Would you share how you were able to complete the autotune without having the battery drain as before?
I am facing a similar issue where the battery drains out while the autotune on one axis is not completed yet.
Hi,
i had this issue with our smaller drone, an X8, and our old 6s lipos. I managed to tune each axis one by one with the lipos charged at maximum. Some of them were more efficient than other.
Final autotune on 3 axis took less time to complete. That’s how it works for me.
We have an issue with vibrations on our quad. When flying, we can see the arms moving strongly and its causes vibrations alert on the flight controler. We also have some screws on the frame poping out.
Main screws are tight with threadlocker and don’t move at all.
The thing that ennoy us is that we are unable to identify the source of those vibrations. Props and motors are well balanced.
The perfect example is when i do direct ESC calibration, the signal does not pass through the pixhawk. Whatever the level of thrust, nothing at all moves, no vibrations.
Once the pixhawk reconnected, i get the vibrations you can see on the video.
Looks like the boom is twisting and bending because of how its area moment of inertia of cross-section is decided.
Make sure those arm joints are tightened enough and secured with a good adhesive. I earlier saw a picture where the boom had ripped off the aluminium joint.
And if it’s flame ESC, there are lot of things to take care of. Some have fixed PWM, and some don’t. Hope you have bench tested the motor and have right EXPO. Also check for noise on PWM line with a CRO.
To be honnest, i just did a throttle calibration, it looked good to me when directly plugged.
I understand that i have a lot to check in order to delete thoses vibrations. Online documentation for thoses Flame 180A are unavailable and I reach my limits of knowledge
I had the same bad experience with an Heavy Gryphon X8.
One of the arms folded up in flight…
After the crash i discovered that these heavy arms are simply attached to the Aluminium parts by a little bit of resin and two M3*6mm screws, that’s crazy and not really professional !
Hey @Adrien_RunOI
I would suggest you to get mechanical things right before moving to ESC related things.
Make sure you get the frame rigid.
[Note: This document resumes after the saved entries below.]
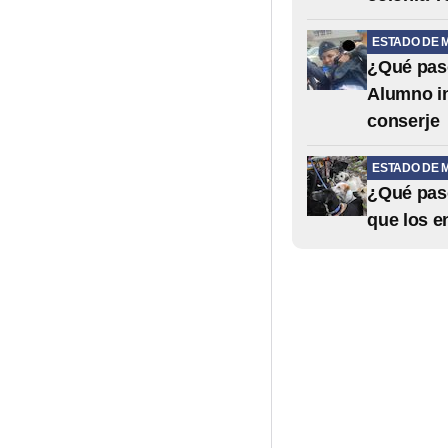
ESTADO DE 
¿Qué pas
Alumno in
conserje
ESTADO DE 
¿Qué pasó
que los 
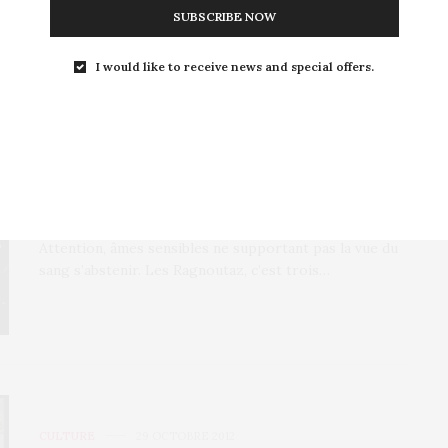
SUBSCRIBE NOW
I would like to receive news and special offers.
CULTURE
13 NOVEMBRE 2012
Les Ragnoutaz, tu danses ou
t’es naze
Attention, âmes sensibles ne supportant pas la vue du
sang s’abstenir. Les Ragnoutaz, c’est trois…
CULTURE
29 OCTOBRE 2012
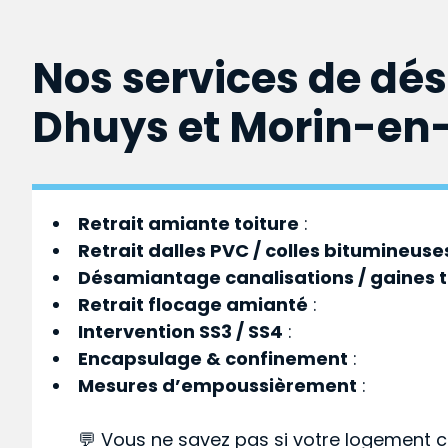
Nos services de dé
Dhuys et Morin-en-
Retrait amiante toiture
:
Retrait dalles PVC / colles bitumineuse
Désamiantage canalisations / gaines 
Retrait flocage amianté
:
Intervention SS3 / SS4
:
Encapsulage & confinement
:
Mesures d’empoussièrement
:
💬 Vous ne savez pas si votre logement c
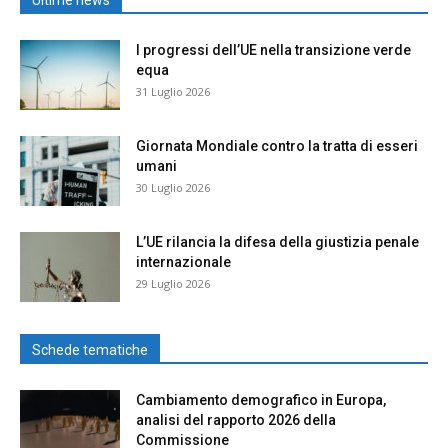
I progressi dell’UE nella transizione verde
equa
31 Luglio 2026
Giornata Mondiale contro la tratta di esseri
umani
30 Luglio 2026
L’UE rilancia la difesa della giustizia penale
internazionale
29 Luglio 2026
Schede tematiche
Cambiamento demografico in Europa,
analisi del rapporto 2026 della
Commissione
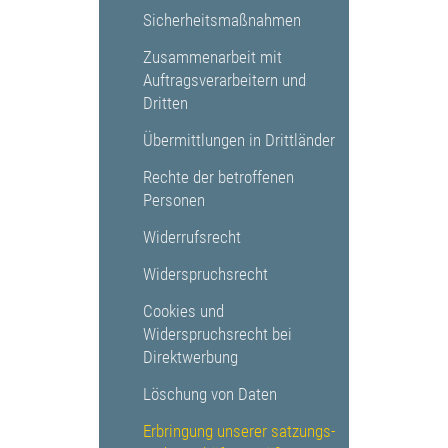
Sicherheitsmaßnahmen
Zusammenarbeit mit
Auftragsverarbeitern und
Dritten
Übermittlungen in Drittländer
Rechte der betroffenen
Personen
Widerrufsrecht
Widerspruchsrecht
Cookies und
Widerspruchsrecht bei
Direktwerbung
Löschung von Daten
Erbringung unserer satzungs-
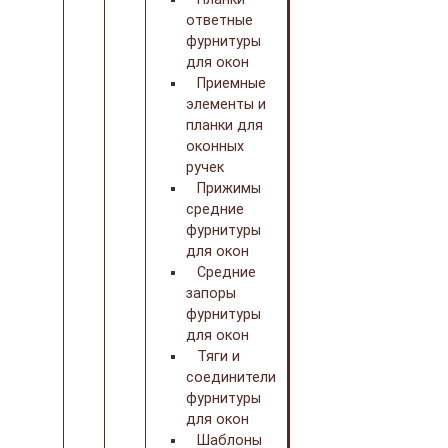
ответные
фурнитуры
для окон
Приемные
элементы и
планки для
оконных
ручек
Прижимы
средние
фурнитуры
для окон
Средние
запоры
фурнитуры
для окон
Тяги и
соединители
фурнитуры
для окон
Шаблоны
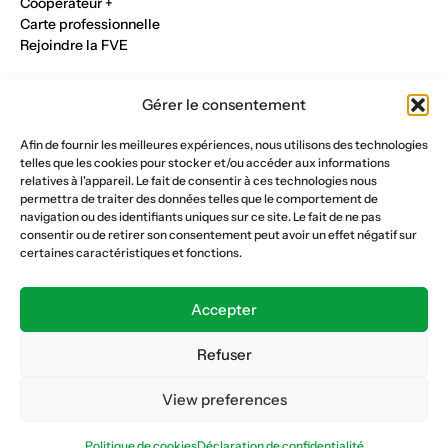
Cooperateur +
Carte professionnelle
Rejoindre la FVE
Nos métiers
Gérer le consentement
Industrie du verre
Construction métalique
Afin de fournir les meilleures expériences, nous utilisons des technologies
Maçonnerie et génie civil
telles que les cookies pour stocker et/ou accéder aux informations
Parqueterie et sols
relatives à l'appareil. Le fait de consentir à ces technologies nous
Menuiserie et bois
permettra de traiter des données telles que le comportement de
Plâtrerie et peinture
navigation ou des identifiants uniques sur ce site. Le fait de ne pas
consentir ou de retirer son consentement peut avoir un effet négatif sur
Nous suivre
certaines caractéristiques et fonctions.
Fédération vaudoise des entrepreneurs
Formation continue
Accepter
Ecole de la construction
Caisse AVS 66.1
Refuser
View preferences
Déclaration de confidentialité
Politique de cookies
Politique de cookies
Déclaration de confidentialité
© Copyright 2026 FVE
Website :
horde.ch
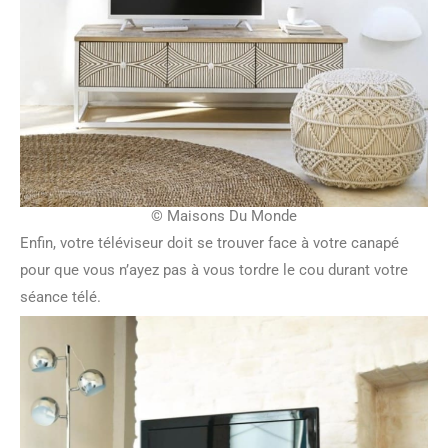
© Maisons Du Monde
Enfin, votre téléviseur doit se trouver face à votre canapé
pour que vous n’ayez pas à vous tordre le cou durant votre
séance télé.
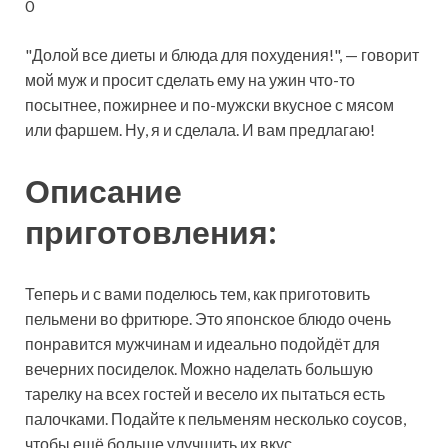
0
"Долой все диеты и блюда для похудения!", — говорит
мой муж и просит сделать ему на
ужин что-то
посытнее, пожирнее и по-мужски вкусное с мясом
или фаршем. Ну, я и сделала. И вам предлагаю!
Описание
приготовления:
Теперь и с вами поделюсь тем, как приготовить
пельмени во фритюре. Это японское блюдо очень
понравится мужчинам и идеально подойдёт для
вечерних посиделок. Можно наделать большую
тарелку на всех гостей и весело их пытаться есть
палочками. Подайте к пельменям несколько соусов,
чтобы ещё больше улучшить их вкус.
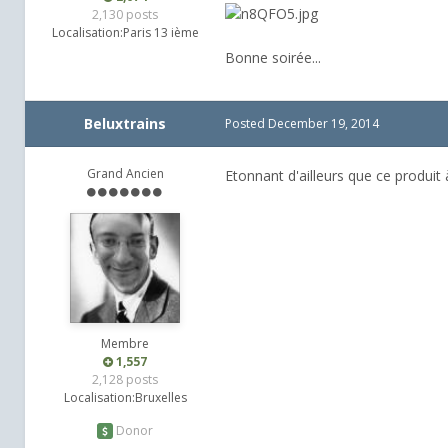
2,130 posts
Localisation:
Paris 13 ième
Bonne soirée...
Beluxtrains
Posted
December 19, 2014
Grand Ancien
Etonnant d'ailleurs que ce produit à
Membre
1,557
2,128 posts
Localisation:
Bruxelles
Donor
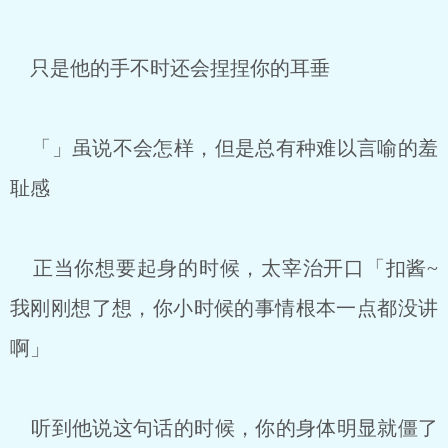
只是他的手不时还会捏捏你的耳垂
「」虽说不会怎样，但是总有种难以言喻的羞
耻感
正当你想要起身的时候，太宰治开口「扣酱~
我刚刚想了想，你小时候的事情根本一点都没讲
啊」
听到他说这句话的时候，你的身体明显就僵了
Specially the joints.
With respect to Flame ESCs, Check whether they have fixed PWM or it need calibration.
You need to bench test the motor ESC setup and input values in below sheet to get you MOT_THST_EXPO.
We crashed our quad this week while in mission for our client.
The drone just stopped in mid air and fell off in the mountain. It tooks us 2 days to recover it thanks to last GPS position,LED still working at night so we could see its actual position and a amazing team of forest professionals.
Time to analyse why it crashed now. The drone stays a whole night with batteries working so the log is big.
We think that the circuit breaker might be guilty but so far, it remains mysterious.
If anybody here could assist me with parameters to watch in droneeplotter so i can analyse the crash, it would be really helpfull. The log file is 900mb, i can share it if interested.
If you want to download the Logs, here is a wetransfer. It’s heavy because the drone stays a whole night powered until we got it back in the forest. I don’t know if there is a way to save only the flight part of the .BIN file.
Looking forward to have you point of view. We suspect the engine cutter to have malfunction in some way.